Herpangina is common in school age children. Clear reddish vesicles are distributed on the moderately inflamed mucosa of the throat, tonsils, soft palate and tongue. It appears as a self-limited stomatitis. CA1–6, 8, 10 and 22 have been isolated from the vesicles. Hand-foot-and-mouth disease consists of vesicles on the palms of the hand and soles of the foot, but also on the limbs and trunk, sometimes associated with stomatitis. The main serotypes involved are CA4, 5, 9, 10 and 16 and CB2 and 5. CA16 is responsible for the majority of outbreaks. Herpes-like vesicular rashes have been described, and CB1 has been isolated from the vesicular fluid. Rubella-like rashes are often associated with other more typical clinical symptoms.

Striated muscles

Pleurodynia, also known as ‘epidemic myalgia’ or ‘Bornholm disease’ (from the name of a Danish island where an outbreak gave the opportunity for a well-documented clinical description in 1933) consists of a sudden pain in the chest (due mostly to the involvement of the diaphragm) and a general malaise associated with headache, sore throat and fever. It is common in summer camps for children and teenagers.

CB are also associated with acute myositis and rhabdomyolysis. A mouse model of myositis with CB1 has been described.

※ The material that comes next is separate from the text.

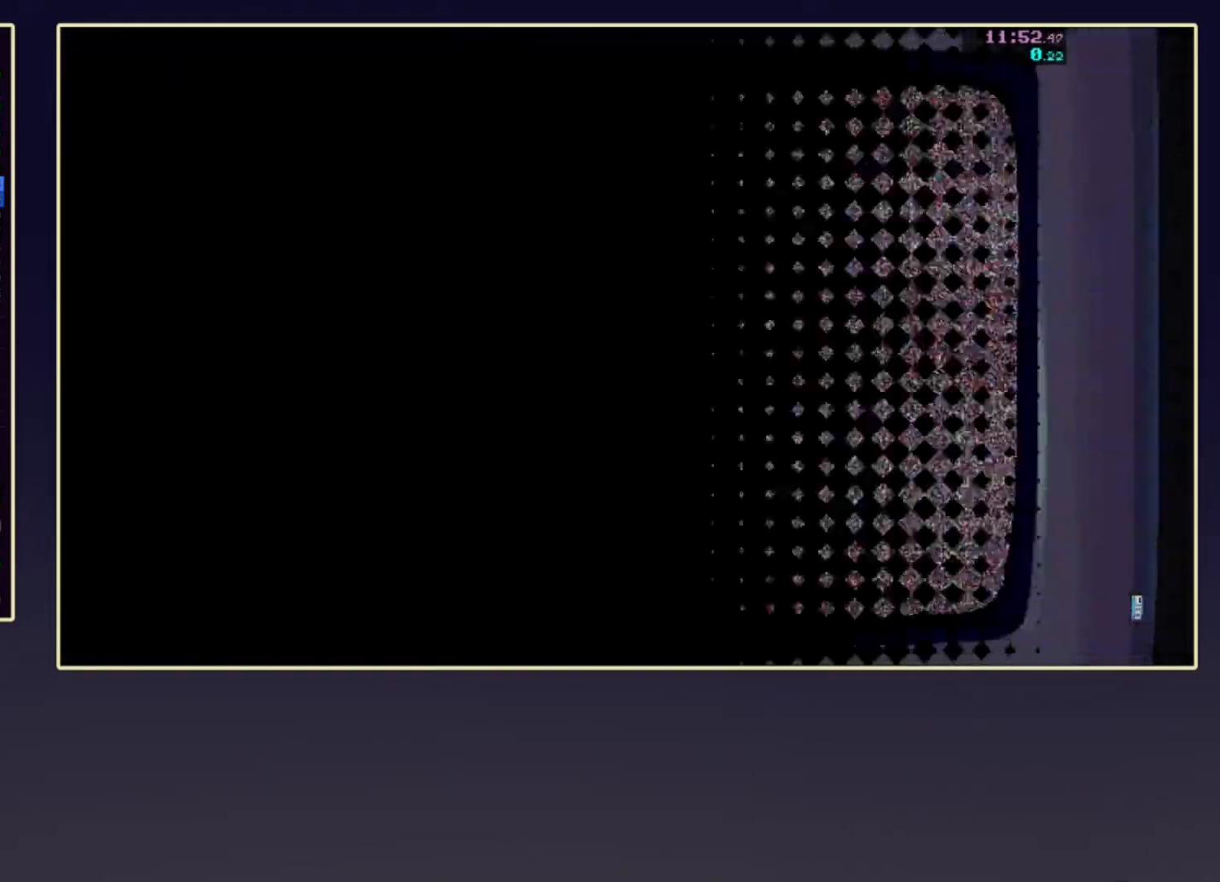
{"buttons": ["B"], "left_stick": "center", "events": [[117, "A", "down"], [150, "B", "down"], [200, "A", "up"], [233, "B", "up"], [283, "A", "down"], [300, "B", "down"], [367, "A", "up"], [383, "B", "up"], [467, "A", "down"], [500, "A", "up"], [500, "B", "down"]]}
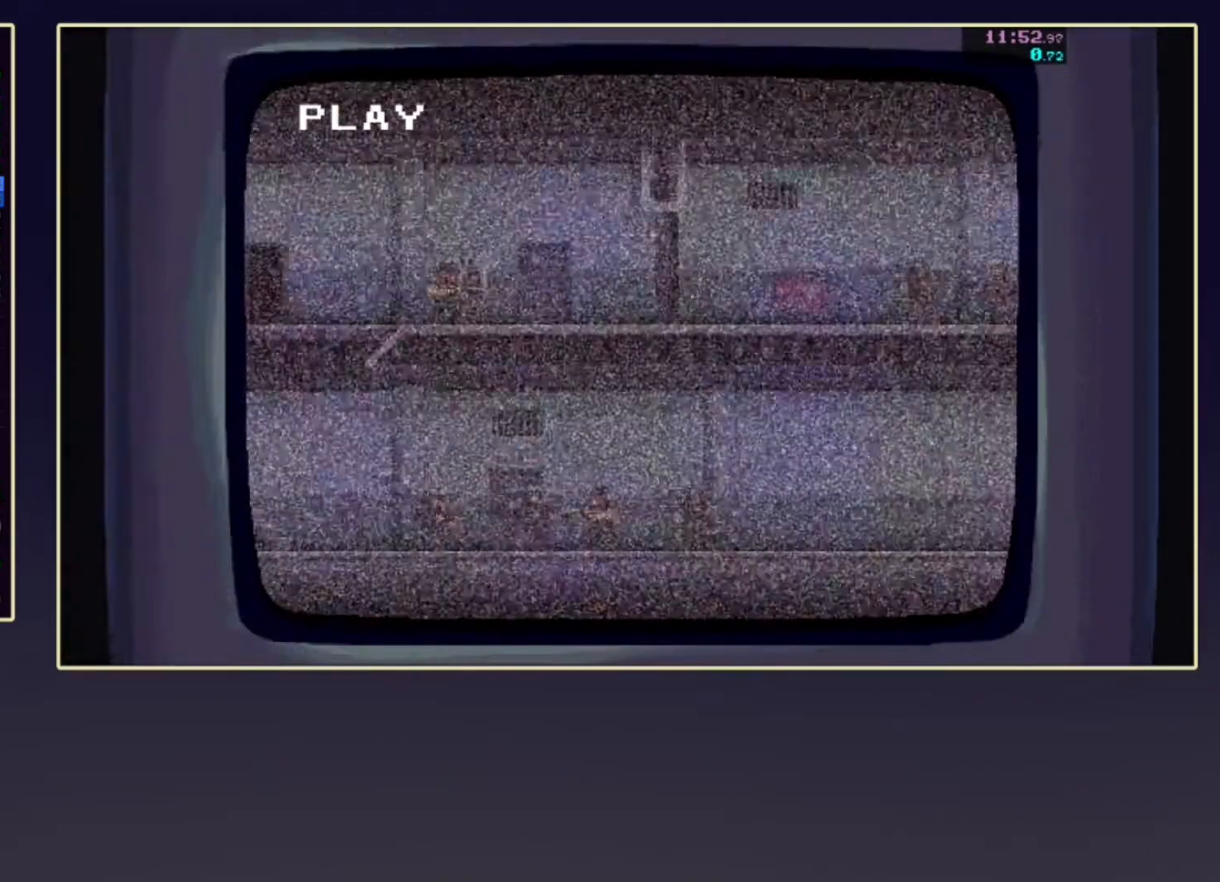
{"buttons": ["B"], "left_stick": "center", "events": [[50, "B", "up"], [117, "A", "down"], [150, "A", "up"], [150, "B", "down"], [233, "B", "up"], [267, "A", "down"], [300, "B", "down"], [317, "A", "up"], [383, "B", "up"], [417, "A", "down"], [450, "B", "down"], [467, "A", "up"]]}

Prolonged myalgia was described several decades ago in patients during convalescence from CA infections. A new concept has recently arisen, the ‘post-viral fatigue syndrome’ (or ‘myalgic encephalomyelitis’), which consists of prolonged muscular fatigability (>6 months) often associated with other functional and/or psychological symptoms. The causative role of CB is still largely disputed and some herpetoviruses are also candidates.

Heart

CB are one of the main etiologic agents of acute myocarditis, pericarditis and myopericarditis. The association has been strengthened by the finding, by in situ hybridization, of viral RNA sequences in the myocardium of patients who had died from acute heart failure. In neonates, the disease is often fatal whereas the prognosis is usually milder in adolescents and adults.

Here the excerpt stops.